SOCORRO, MEU CÉREBRO AGORA PENSA EM CÓDIGO!

 



           Se você tivesse me conhecido há três meses, acharia que eu era uma pessoa normal.  Eu olhava para um elevador e via apenas... um elevador. Hoje? Olho para os botões e começo a mentalizar um "if-else" infinito para decidir se ele para no 4º andar ou ignora o meu atraso para a aula de Cálculo.
     Dizem que a faculdade de Engenharia muda a gente, mas ninguém avisa que a programação é um caminho sem volta para a "Matrix" da vida real. Antes, eu achava que "fazer um app" era simples como postar um "story". Agora, após passar quatro horas tentando entender por que um ponto e vírgula derrubou todo o meu projeto, desenvolvi um respeito religioso por qualquer coisa que funcione. Se o micro-ondas esquenta a comida sem dar "Runtime Error", eu quase sinto vontade de aplaudir. Aprender a programar é, basicamente, aprender a ser humilde perante uma máquina que só faz o que você manda — e nós, geralmente, mandamos errado.

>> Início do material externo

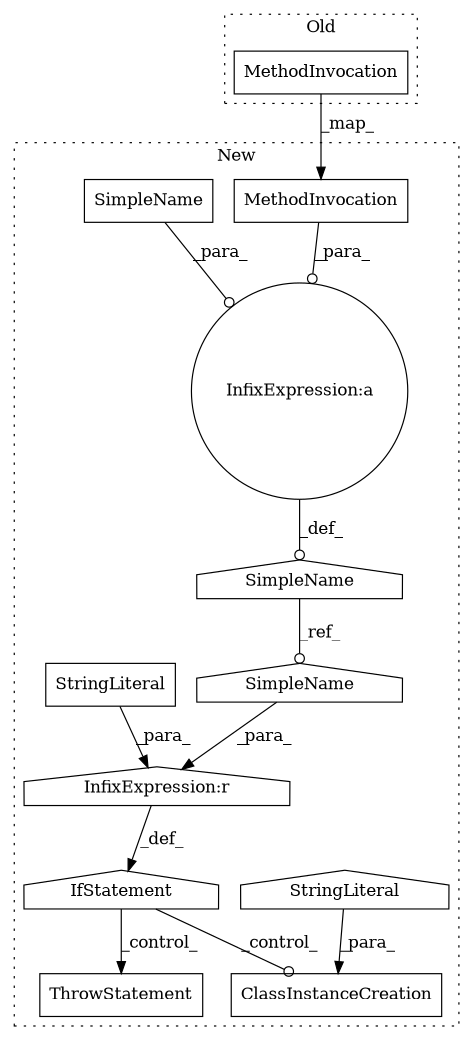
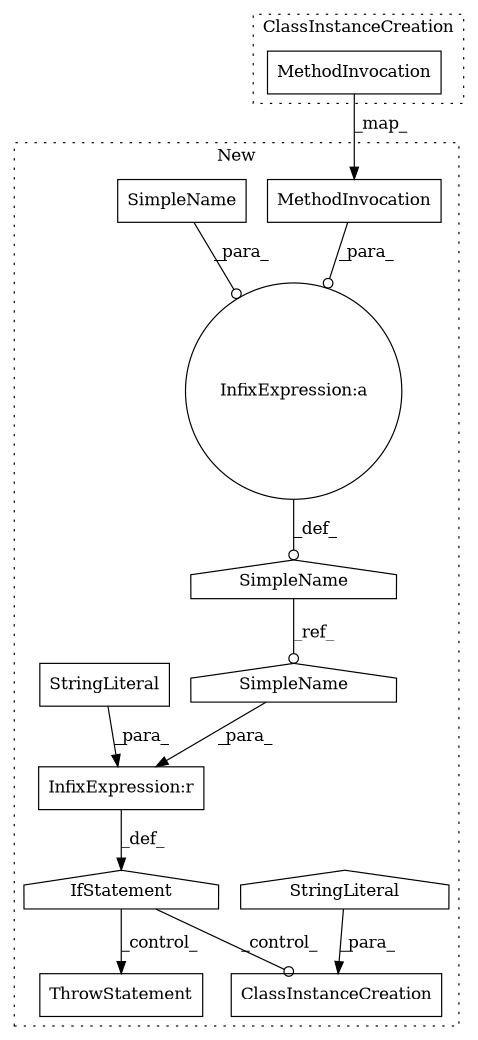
  digraph {
    node [a=42 l=4 shape=box]
    edge [arrowhead=normal]
    n1 [a=14 l="36,1" label=ClassInstanceCreation s="24830,24971"]
    n2 [a=25 l="4,18" label=IfStatement s="24786,24806" shape=house]
    n3 [a=32 l="15,1" label=MethodInvocation s="24727,24746"]
    n4 [l=21 label=SimpleName s=24751]
    n5 [l=8 label=SimpleName s=24706 shape=house]
    n6 [l=8 label=SimpleName s=24790 shape=house]
    n7 [a=45 l=105 label=StringLiteral s=24866 shape=house]
    n8 [a=45 label=StringLiteral s=24802]
    n9 [a=53 l=6 label=ThrowStatement s=24824]
    n10 [a=27 label="InfixExpression:a" s=24747 shape=circle]
-   n11 [a=27 label="InfixExpression:r" s=24798 shape=house]
+   n11 [a=27 label="InfixExpression:r" s=24798]
    n12 [a=32 l="15,1" label=MethodInvocation s="23163,23182"]
    subgraph cluster_1 {
      label=New
      style=dotted
      n1
      n2
      n3
      n4
      n5
      n6
      n7
      n8
      n9
      n10
      n11
    }
    subgraph cluster_2 {
-     label=Old
+     label=ClassInstanceCreation
      style=dotted
      n12
    }
    n2 -> n1 [arrowhead=odot label=_control_]
    n2 -> n9 [label=_control_]
    n3 -> n10 [arrowhead=odot label=_para_]
    n4 -> n10 [arrowhead=odot label=_para_]
    n5 -> n6 [arrowhead=odot label=_ref_]
    n6 -> n11 [label=_para_]
    n7 -> n1 [label=_para_]
    n8 -> n11 [label=_para_]
    n10 -> n5 [arrowhead=odot label=_def_]
    n11 -> n2 [label=_def_]
    n12 -> n3 [label=_map_]
  }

     A lógica de programação grudou na minha rotina de um jeito que não consigo mais tomar café sem pensar na eficiência do processo. O problema é que a vida real não aceita Ctrl+Z. Se eu cometo um erro de lógica em uma conversa com o crush (que, por sinal, eu não tenho), não tem como dar um "reboot" no servidor e fingir que nada aconteceu.
     Uma pessoa comum, ao ver um "site" bonito, fica feliz. Já o estudante de computação quer saber qual "framework" usaram, como o banco de dados suporta o tráfego e por que o botão de "Sair" está com um "delay" de 2ms. A gente perde a paz, mas ganha um superpoder: entender os bastidores do mundo moderno.
     Resumo do semestre até agora: meu café está frio, meu código está com 42 avisos de erro e eu nunca estive tão animada. Afinal, se a vida é um grande código mal escrito, estou aqui justamente para aprender a "buildar" algo melhor ou, pelo menos, entender por que o "bug" aconteceu.